Macroeconomics Has Fallen and It Can’t Get Up

It is not true that “no one saw it coming”. There were, in fact, economists who predicted the financial crisis that led to the Great Recession and

1) cited an actual economic model in support of their argument, 2) pointed to the specific set of forces that really did lead to the crisis, and 3) got the timing right

but those economists were not followers of a mainstream school of economics thought so their findings fell on deaf ears. Those are the messages of John T. Harvey’s post at Forbes.

Unfortunately, a shortcoming of Dr. Harvey’s post is that he neglects to tell us who those economists were or how their views diverged from economic orthodoxy. It took a certain amount of detective work but I managed to figure it out.

Dirk Bezemer, the author cited by Dr. Harvey in his post, had a post of his own at the portal of the Center for Economic and Policy Research (CEPR), “‘No one saw this coming’ – or did they?”. As it turns out the economists who successfully predicted the crisis were proponents of something called the “flow of funds” macroeconomic model:

The model is solved by imposing macro accounting identities and adaptive expectations rather than individual optimisation. There is a steady state but not equilibrium. One advantage is that growth paths can be identified as unsustainable given the existing “bedrock” accounting relations. This allowed Godley and Wray in 2000 to conclude that “Goldilocks was doomed” – with a government surplus and current account deficit, US economic growth had to be predicated on ongoing and unsustainably high rates of private debt growth.

#### Supplied data:
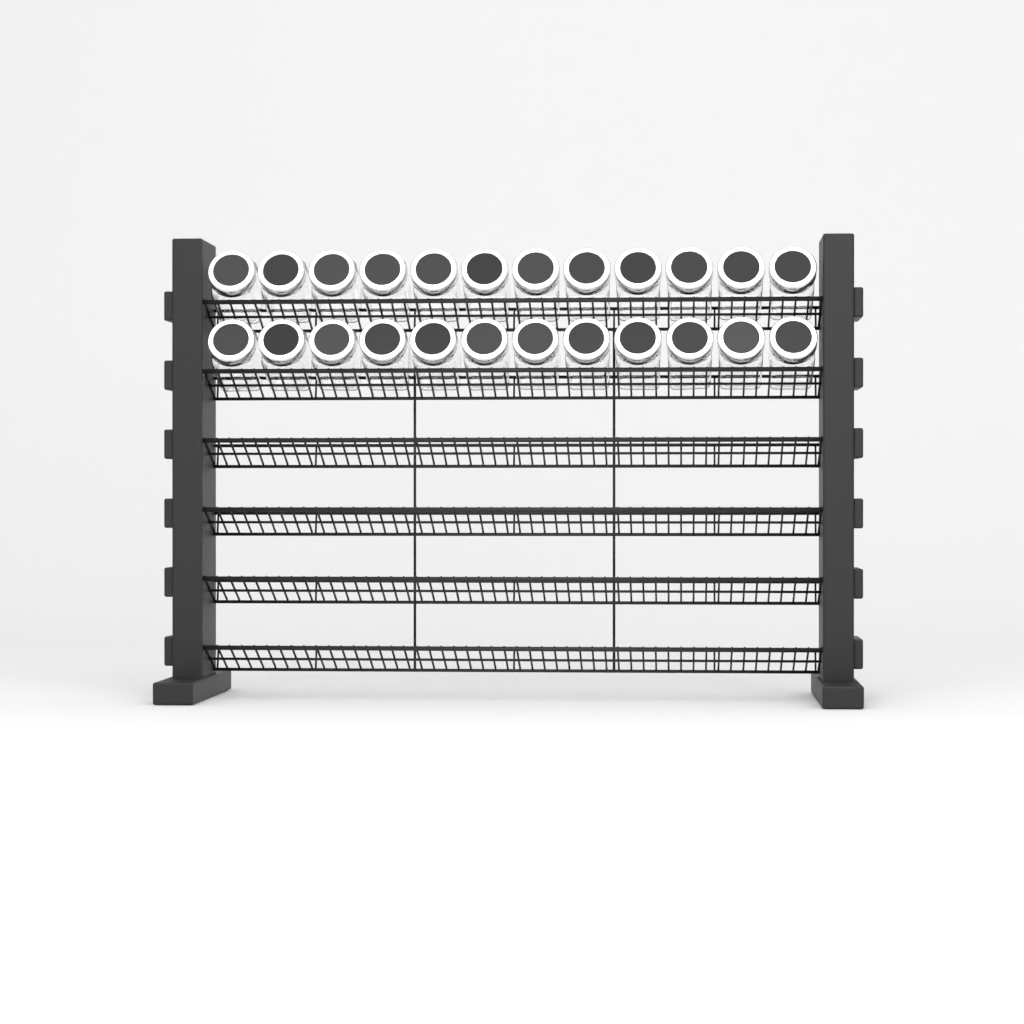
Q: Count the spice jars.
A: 24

#### Work to be completed:
According to the post on macroeconomics, what model did the economists who predicted the crisis support? The material isn't needed for this.

#### The completed task:
The "flow of funds" macroeconomic model.